400 lightyears? Didn't the submitter read the article?
It's 400 *million* light years.
I'm starting to feel very lucky to have grown up in the Milky Way Galaxy.
Yes. Living near one of those super-massive black holes would certainly suck. Being one with everything around you sounds nice and radiant - but it leaves you all strung out over time, and it seems to take forever! The light at the end of the tunnel is you.
Ryan Fenton
That would be 400 million light years. 400 light years wouldn't get you out of our local arm of the Milky Way.
Hate to break it to you, but there's a >million solar mass black hole at the center of our galaxy. We're not considered an "Active Galaxy" only because it is on a diet.
Almost every major galaxy including the Milky Way has been found to have a supermassive black hole at its core. The only lucky part is our sun not being near to the core of the galaxy, not which galaxy it is in.
Donte Alistair Anderson Roberts - hi son!
Karma: Chameleon
Considering our space boffins have a problem seeing large asteroids really close up -- not even one light second away -- http://www.cnn.com/2002/TECH/space/06/20/asteroid. miss/ why should we believe that they have seen all the black holes many light years away?
Engineering is the art of compromise.
100 black holes surveyed, top 5 answers on the board...
Absolutely ridiculous. >.>
They are black and holey
Oh great, did you have to bring race *and* religion into this?
Table-ized A.I.
The article says that it is every super massive black hole within 400 million light years. Also, as for being "lucky" to be in the Milky Way, our Galaxy has a super massive black hole at the center of it. Actually, we are a very typical galaxy. We are slightly larger than the average and we are a spiral galaxy (there are more elliptical galaxies and irregular galaxies than spiral). We are very typical. Also, as for being lucky about not being closer to the center of the galaxy (someone above mentioned that as well) if we were closer to the black hole at the center, it would not mean much. We are in an orbit around it and thus we won't be falling into it any time soon, even if we were closer to it. We do, though, have a great location in the galaxy. We are far enough out that we can look across the plane of our galaxy (only at some wavelengths because dust obscures a lot) and get a good view of it. We also can look out pretty well too. And to make things even cooler, our solar system actually bobs up and down through the main plane of the galaxy. It take about 30 million years to complete a complete cycle, but in 5 or so million years we will have a pretty cool view from above of the Milky Way. I don't remember exactly what the angle is that we would be viewing the galaxy from, not huge, but enough to be useful. The point of all this is that the advantage of this survey is to have a complete list of super massive black holes so as we are testing out theories we can apply these theories (and how they measure up) across not only a wide data set, but also a very complete set. There is so much left to be learned about black holes and this catalogue will certainly help.

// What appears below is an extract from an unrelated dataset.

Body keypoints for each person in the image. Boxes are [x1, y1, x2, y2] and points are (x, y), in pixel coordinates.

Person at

The average density of a supermassive black hole can be very low, and may actually be lower than the density of water.
That sounds suspicious, especially coming from wikipedia. Something with a density that low could not likely bend light enough to keep it from escaping, even if very large.
Table-ized A.I.
The average density of a supermassive black hole can be very low, and may actually be lower than the density of water.

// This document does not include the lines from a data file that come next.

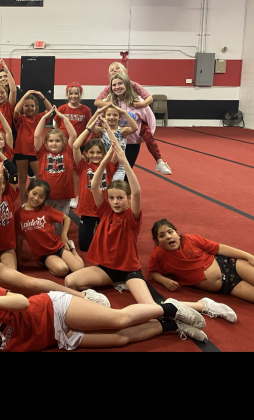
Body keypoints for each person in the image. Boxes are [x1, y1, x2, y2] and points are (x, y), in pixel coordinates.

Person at [64, 137, 212, 343]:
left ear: (128, 199)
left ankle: (202, 306)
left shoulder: (131, 216)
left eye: (120, 198)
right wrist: (105, 159)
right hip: (107, 269)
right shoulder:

That sounds suspicious, especially coming from wikipedia. Something with a density that low could not likely bend light enough to keep it from escaping, even if very large.
The singularity that bends light does not have that low density. It has an incredibly high density. But the AVERAGE density is the mass of the singularity divided by all that space inside the event horizon.
First, the diameter of a "black hole" is proportional to its mass. The sun, for example, must be compressed to a diameter of about 3km to become a black hole. A black hole with the mass of billion suns would have a dameter=3 billion km or 1000 times our solar system. The density of this black hole would be "low" as in much thinner than air. (Do the math yourself. Mass of sun is 2x10E30kg)
Anyway, as a region of space gets denser, time slows down, and as the density approaches the density required to become black hole, time just freezes.
What you will see when looking at a "black hole" is just a region of space with the eventual event horizon of the hole just frozen in time, and as you move outside, time goes through the "molasses" stage, and as you get further away, gets normal.
The black hole will not form in any finite time since time there just stopped!
For the observer falling towards the "hole", time in the rest of the universe just speeds up. In a matter of minutes the universe will age billions of years, and the observer will first hand know the ultimate fate of the universe in a distant future.
don't cut it off www.mgmbill.org
I wonder if the editors purposefully put factual errors in there just to sit back and watch the orgie of "OMG NO THATS WRONG" comments that invariably follow. 400 light years? Of course it's a mistake. Is there anyone who reads /. that doesn't know that 400 light years is a little close for a galaxy? Of course, there are those that get positively horny over the propsect of correcting factual errors.
Because hey, trivia = intelligence, right?
Every galaxy that revolves around a supermassive black hole within 400 light-years of our own galaxy has been cataloged.
The whole catalog:
1. Our own galaxy
It would sound more reasonable coming from Slashdot? What source of information on the Web do you think is more reliable? I've certainly fixed my share of errors on Wikipedia, but that's becuase I hunt them down, as do many others. That kind of fact-checking is almost non-existant on most of the Web, so if I'm going to trust any one source (and I don't) for such information, it would be Wikipedia.
And, as others have noted, you were mis-understanding the definition of "average density". There's a fairly well-known calculation that states that a spherical volume of material with the density of water, and a diameter less than that of Jupiter's orbit would form an event horizon, effectively constituting a black hole. It's a nice visualization of a complex phenomenon. R. Huber has done the math for us (pdf) if you want to check for yourself.
Suspicious? Let's see. "The solar system"/supermassive black hole is about 16 light-hours across.
57600 light-seconds
10713600000 miles
The sun is 800,000 miles across. So, width-wise, the solar system is
13392 suns wide
Volume is the cube of the linear width, so the solar system could fit
2,401,797,132,288 sunc
in its volume.
Although the density of the core of the sun is very high, I'm thinking it's not so high that "billions" of suns would make such a volume be denser than water when that volume could hold two and a half trillion suns just to be as dense as one sun.
It may be more on the order of as dense as a helium baloon, or even lighter.
(-1: Post disagrees with my already-settled worldview) is not a valid mod option.
It's nice to see a skeptic; It's a virtue to be a skeptic and not a sin. However, in this case your skepticism is misplaced.
The simplest black hole solution to the equations that govern General Relativity is Schwarzschild's solution. In this he shows that the radius of a black hole is directly proportional to its mass. Elementary geometry tells us that the volume of a sphere is proportional to the cube of the radius. Therefore, the density, which is just mass over volume, that is required to create a blackhole decreases the more mass you have.
I find the figure fairly reasonable for the amount of mass these super-massive black-holes contain.
Simon
The narrator on the video keeps going on about look 78 billion light years into the universe but that is wrong. The universe only formed 13.7 billion years ago so the furthest we can see is 13.7 billion light years due to relativity. Inflation may mean the Universe is bigger bit we will not be able to see it if it is.
In actual fact the WMAP probe is the furthest we have seen, NOT the Hubble deep field since that looks at the Universe ~300k years after the Big Bang before there were any stars, let alone galaxies.
That said it was a nice video but it would have been nicer if they got their facts correct when trying to sound impressive!